▶ _What to do_:
A. According to the passage on Warren Buffett's annual meeting, how old is Buffett?
B. Quote the passage on Warren Buffett's annual meeting word for word, starting at "Billionaire Warren Buffett" and ending at "for their content.".

Billionaire Warren Buffett gave his "annual meeting" earlier this week, which has become legendary in personal finance circles for spawning talking points that podcasters will use for years as the basis for their content.
This year, Buffett, who is now 91 and worth more than $125 billion, explained that he would rather give his money to “monkeys throwing darts” to pick stocks and investments than financial advisers. Buffett’s point, which he’s been making for many years, is that it’s very difficult to pick winning stocks, and financial advisers take fees from clients that often eat a sizable portion of any investment gains.
“It’s a good thing to own American business,” Buffett said, suggesting people should simply put money into the American economy and forget about it. "We haven't ever timed anything," he added, which means that when he buys stocks, he holds them rather than trying to buy low and sell high.

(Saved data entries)

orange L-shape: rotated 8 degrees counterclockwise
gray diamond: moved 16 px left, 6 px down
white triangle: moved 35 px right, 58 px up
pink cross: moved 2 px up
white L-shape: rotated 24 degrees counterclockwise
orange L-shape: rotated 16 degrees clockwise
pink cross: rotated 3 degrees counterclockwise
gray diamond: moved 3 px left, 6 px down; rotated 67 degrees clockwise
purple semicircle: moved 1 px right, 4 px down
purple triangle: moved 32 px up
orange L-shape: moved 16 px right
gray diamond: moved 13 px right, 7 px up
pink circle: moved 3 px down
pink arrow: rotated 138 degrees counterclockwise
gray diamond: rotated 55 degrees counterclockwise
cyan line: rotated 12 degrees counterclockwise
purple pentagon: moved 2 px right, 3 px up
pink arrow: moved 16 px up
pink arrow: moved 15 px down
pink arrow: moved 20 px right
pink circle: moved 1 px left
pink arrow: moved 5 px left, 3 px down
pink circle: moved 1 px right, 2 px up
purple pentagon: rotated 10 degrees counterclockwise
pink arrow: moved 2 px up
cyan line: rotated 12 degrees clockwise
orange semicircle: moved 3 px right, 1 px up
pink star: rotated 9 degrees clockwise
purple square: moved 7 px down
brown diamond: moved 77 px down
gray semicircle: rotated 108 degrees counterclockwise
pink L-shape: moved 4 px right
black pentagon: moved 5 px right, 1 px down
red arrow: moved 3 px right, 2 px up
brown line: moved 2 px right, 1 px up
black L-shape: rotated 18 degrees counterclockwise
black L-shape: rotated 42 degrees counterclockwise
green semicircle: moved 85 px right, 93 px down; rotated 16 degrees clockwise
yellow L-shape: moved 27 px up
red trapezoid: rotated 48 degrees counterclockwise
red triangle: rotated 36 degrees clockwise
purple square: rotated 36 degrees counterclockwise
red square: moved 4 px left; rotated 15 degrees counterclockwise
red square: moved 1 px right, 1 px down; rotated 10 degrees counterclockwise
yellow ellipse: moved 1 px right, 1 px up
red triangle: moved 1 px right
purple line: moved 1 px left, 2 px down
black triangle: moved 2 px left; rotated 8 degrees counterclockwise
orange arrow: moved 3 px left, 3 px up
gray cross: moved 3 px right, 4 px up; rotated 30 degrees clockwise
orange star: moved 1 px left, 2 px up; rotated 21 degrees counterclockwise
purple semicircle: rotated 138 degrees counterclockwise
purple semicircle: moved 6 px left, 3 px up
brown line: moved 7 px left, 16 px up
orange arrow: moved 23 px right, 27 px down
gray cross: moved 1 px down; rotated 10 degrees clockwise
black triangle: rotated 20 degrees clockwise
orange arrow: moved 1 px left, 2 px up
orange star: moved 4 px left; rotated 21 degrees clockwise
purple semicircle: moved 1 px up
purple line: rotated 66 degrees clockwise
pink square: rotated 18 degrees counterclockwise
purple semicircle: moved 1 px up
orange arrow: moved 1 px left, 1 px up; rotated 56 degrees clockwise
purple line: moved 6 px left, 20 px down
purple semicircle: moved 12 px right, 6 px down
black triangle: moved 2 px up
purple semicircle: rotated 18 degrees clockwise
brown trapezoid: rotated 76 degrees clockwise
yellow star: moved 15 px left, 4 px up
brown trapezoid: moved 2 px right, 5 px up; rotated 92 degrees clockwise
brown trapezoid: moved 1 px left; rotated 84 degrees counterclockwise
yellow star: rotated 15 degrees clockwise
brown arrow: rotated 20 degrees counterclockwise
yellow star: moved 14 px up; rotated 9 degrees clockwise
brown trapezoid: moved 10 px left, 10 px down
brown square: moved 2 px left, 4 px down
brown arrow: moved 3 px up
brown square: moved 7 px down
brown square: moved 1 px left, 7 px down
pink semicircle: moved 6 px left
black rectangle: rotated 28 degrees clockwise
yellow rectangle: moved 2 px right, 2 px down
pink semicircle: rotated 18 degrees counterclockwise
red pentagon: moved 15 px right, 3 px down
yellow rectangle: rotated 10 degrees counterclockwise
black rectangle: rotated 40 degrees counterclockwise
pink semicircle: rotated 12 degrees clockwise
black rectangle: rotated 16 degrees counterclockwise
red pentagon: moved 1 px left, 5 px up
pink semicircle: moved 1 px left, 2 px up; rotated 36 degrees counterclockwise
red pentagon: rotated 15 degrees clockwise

▶ _Responses to the tasks_:
A. 91

B.
Billionaire Warren Buffett gave his "annual meeting" earlier this week, which has become legendary in personal finance circles for spawning talking points that podcasters will use for years as the basis for their content.